Onda Rock

Un anno fa gli aficionados della Rune Grammofon – e pochi altri – hanno assistito al debutto di una songwriter davvero coraggiosa e originale: dietro le corde e la voce cristallina di Jenny Hval si celano testi visionari, venati di una sensualità malsana e irrisolta, capaci di deviare l'espressività dell'autrice su un registro decisamente grottesco. Nel solco di quello stesso “confortevole disagio” viene inciso il mini-album dell'omonimo progetto Nude On Sand, che vede la suddetta in coppia con Håvard Volden, collega chitarrista tutt'altro che convenzionale.

Due strumentisti evidentemente talentuosi, ma che in questa sede rinunciano quasi del tutto alla certezza della loro tecnica per affidarsi alle dissonanze che – spesso in modo casuale – si sprigionano dalle loro chitarre acustiche; ed è in modo sorprendente che queste note riescono a intersecarsi andando a rafforzare la natura enigmatica dei testi che accompagnano (“Hello? Excuse me?/ I think you left something at my house.../ Oh yes... My virginity./ Bring. It. Back”). Il duo trova agio e univoca ispirazione in una formula folk della specie più libera e sbilenca, benché in ottima definizione rispetto alla tendenza dominante nella scena underground di questi ultimi anni – non a caso il pensiero va alla vocalist dei Big Blood, Colleen Kinsella.
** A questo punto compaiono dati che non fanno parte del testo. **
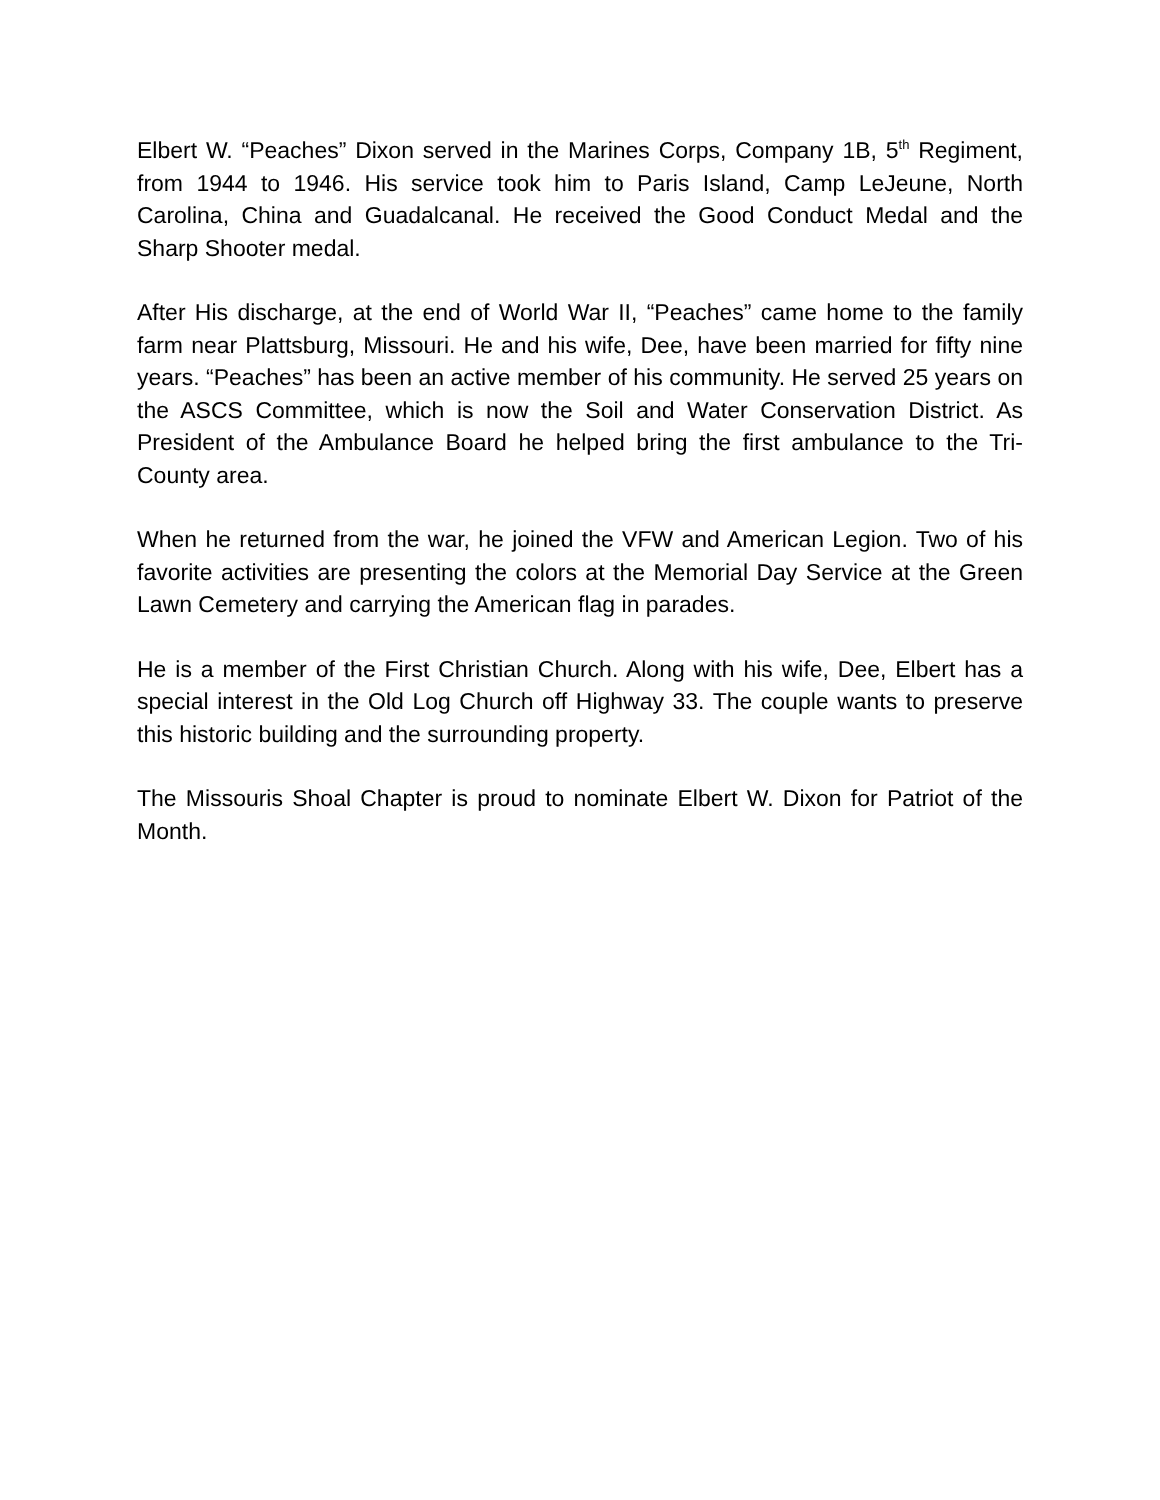Elbert W. “Peaches” Dixon served in the Marines Corps, Company 1B, 5<sup>th</sup> Regiment, from 1944 to 1946. His service took him to Paris Island, Camp LeJeune, North Carolina, China and Guadalcanal. He received the Good Conduct Medal and the Sharp Shooter medal.
After His discharge, at the end of World War II, “Peaches” came home to the family farm near Plattsburg, Missouri. He and his wife, Dee, have been married for fifty nine years. “Peaches” has been an active member of his community. He served 25 years on the ASCS Committee, which is now the Soil and Water Conservation District. As President of the Ambulance Board he helped bring the first ambulance to the Tri-County area.
When he returned from the war, he joined the VFW and American Legion. Two of his favorite activities are presenting the colors at the Memorial Day Service at the Green Lawn Cemetery and carrying the American flag in parades.
He is a member of the First Christian Church. Along with his wife, Dee, Elbert has a special interest in the Old Log Church off Highway 33. The couple wants to preserve this historic building and the surrounding property.
The Missouris Shoal Chapter is proud to nominate Elbert W. Dixon for Patriot of the Month.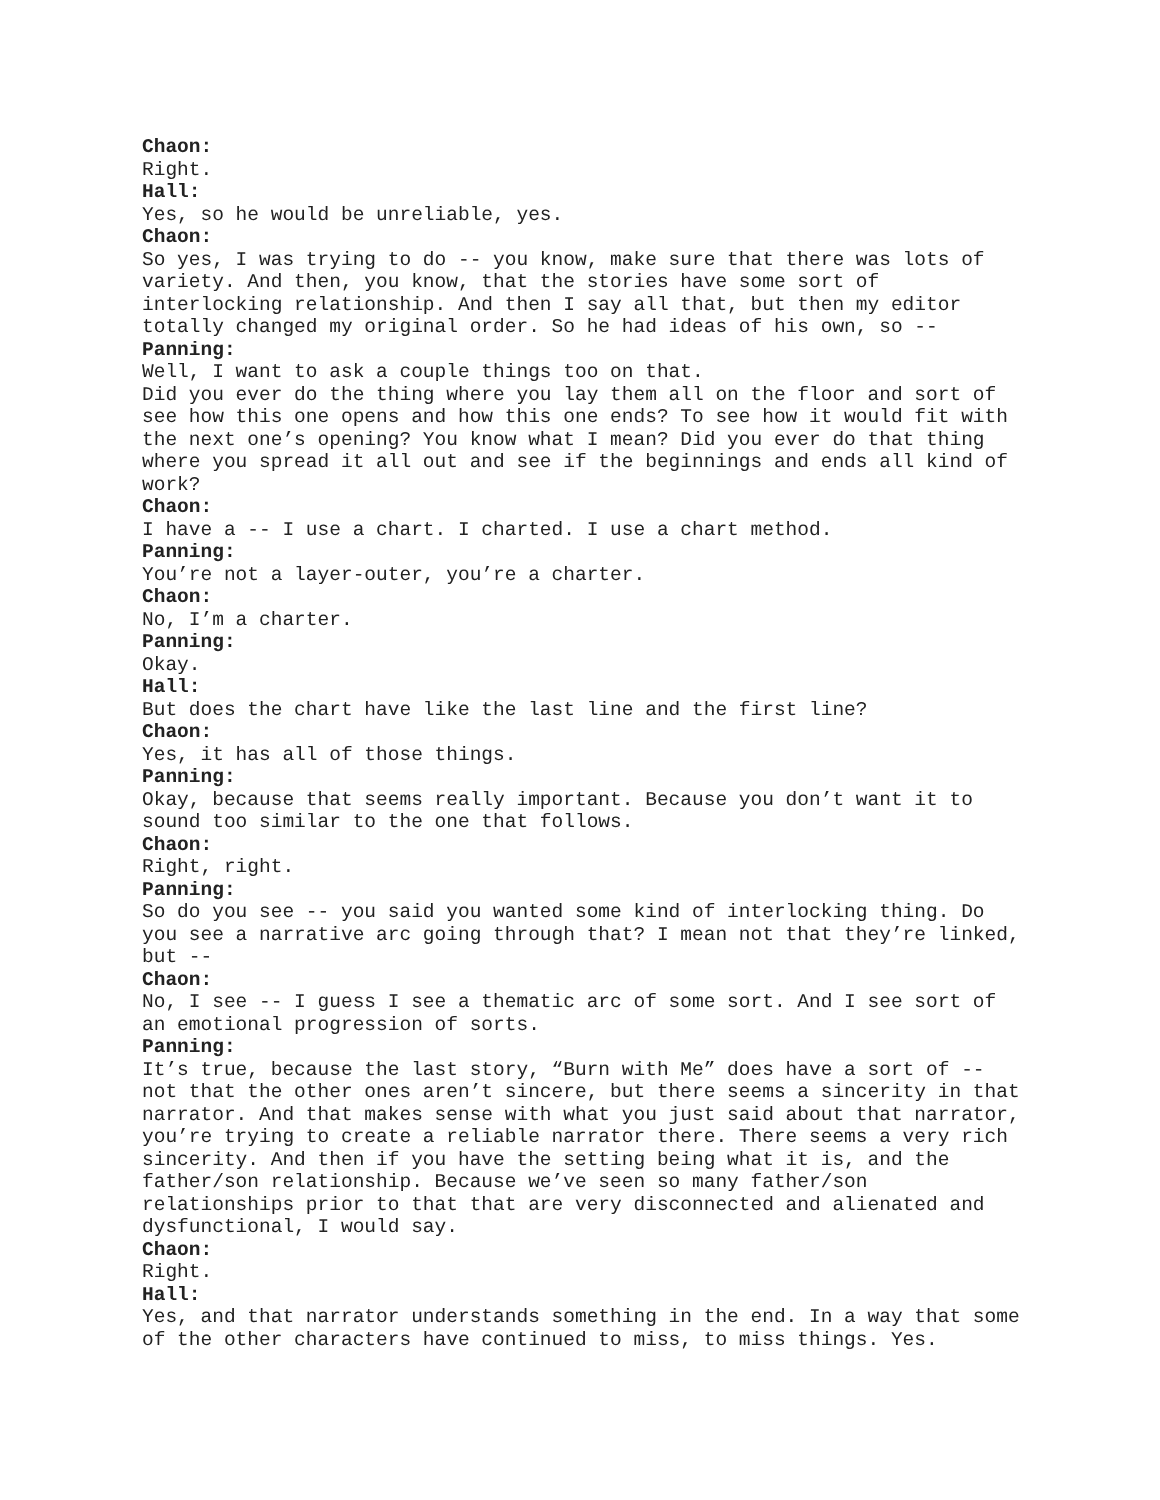Chaon:
Right.
Hall:
Yes, so he would be unreliable, yes.
Chaon:
So yes, I was trying to do -- you know, make sure that there was lots of variety. And then, you know, that the stories have some sort of interlocking relationship. And then I say all that, but then my editor totally changed my original order. So he had ideas of his own, so --
Panning:
Well, I want to ask a couple things too on that.
Did you ever do the thing where you lay them all on the floor and sort of see how this one opens and how this one ends? To see how it would fit with the next one’s opening? You know what I mean? Did you ever do that thing where you spread it all out and see if the beginnings and ends all kind of work?
Chaon:
I have a -- I use a chart. I charted. I use a chart method.
Panning:
You’re not a layer-outer, you’re a charter.
Chaon:
No, I’m a charter.
Panning:
Okay.
Hall:
But does the chart have like the last line and the first line?
Chaon:
Yes, it has all of those things.
Panning:
Okay, because that seems really important. Because you don’t want it to sound too similar to the one that follows.
Chaon:
Right, right.
Panning:
So do you see -- you said you wanted some kind of interlocking thing. Do you see a narrative arc going through that? I mean not that they’re linked, but --
Chaon:
No, I see -- I guess I see a thematic arc of some sort. And I see sort of an emotional progression of sorts.
Panning:
It’s true, because the last story, “Burn with Me” does have a sort of -- not that the other ones aren’t sincere, but there seems a sincerity in that narrator. And that makes sense with what you just said about that narrator, you’re trying to create a reliable narrator there. There seems a very rich sincerity. And then if you have the setting being what it is, and the father/son relationship. Because we’ve seen so many father/son relationships prior to that that are very disconnected and alienated and dysfunctional, I would say.
Chaon:
Right.
Hall:
Yes, and that narrator understands something in the end. In a way that some of the other characters have continued to miss, to miss things. Yes.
Si instaura qui, per certi versi, una straniante atmosfera neo-bucolica, come l'abbiamo già pregustata quest'anno nelle ingenue poesiole di Seamus Fogarty – gli sopravvive anche qualche tenue traccia di field recording– in generale, però, “Nude On Sand” cresce su un terreno di sperimentazioni consolidate più che su arrangiamenti del tutto premeditati.

Inevitabile che a farla da padrone sia di nuovo la straordinaria voce di Jenny Hval, tanto luminosa quanto talvolta inquietante: la sua tecnica si rivela ancor più chiaramente figlia di Meredith Monk, cui va riconosciuto il primato di ripetizioni sillabiche e di acuti improvvisi (“Running Down My”, “Enough With the Breathing II”); con la stessa audacia arriva a farsi il verso da sola, pizzicando le corde all'unisono con le sue divagazioni verbali (“Bring It Back”), intervallate da silenzi naturali e perciò carichi di tensione drammatica.
Da par suo, Volden corrode con perizia il sottile metallo delle sue corde, a mano libera e con l'archetto, fornendo un accompagnamento dinamico e decisivo per l'effetto disorientante del cantautorato di Jenny Hval. Nelle parole di Sofa Records, la loro poetica è di una “nudità beckettiana”, surrealmente essenziale, testardamente solipsistica. C'è rispetto per l'incompiutezza delle idee, che si sviluppano e si esauriscono senza alcun riguardo verso lo scorrere del tempo. Con ugual dedizione il duo circoscrive confusi bozzetti o indugia lungamente su uno stesso refrain, in modo quasi autistico. Nel labile confine tra canto e recitazione, Jenny Hval fa somigliare il tutto a un monologo schizoide, di cui le chitarre sono il perfetto parallelo strumentale.

Ogni nuovo ascolto è spiazzante, seducente – i francesi direbbero meglio “ravissant” – assolutamente unico. Con “Nude On Sand” riscopriamo l'ardore dell'avanguardia “analogica”, scevra da ornamenti e mediazioni che esulino dagli stimoli espressivi più immediati, quasi primitivi, che questo duo predilige senza riserve. Eccovi scritta un'altra pagina di creatività contemporanea degna d'essere conservata.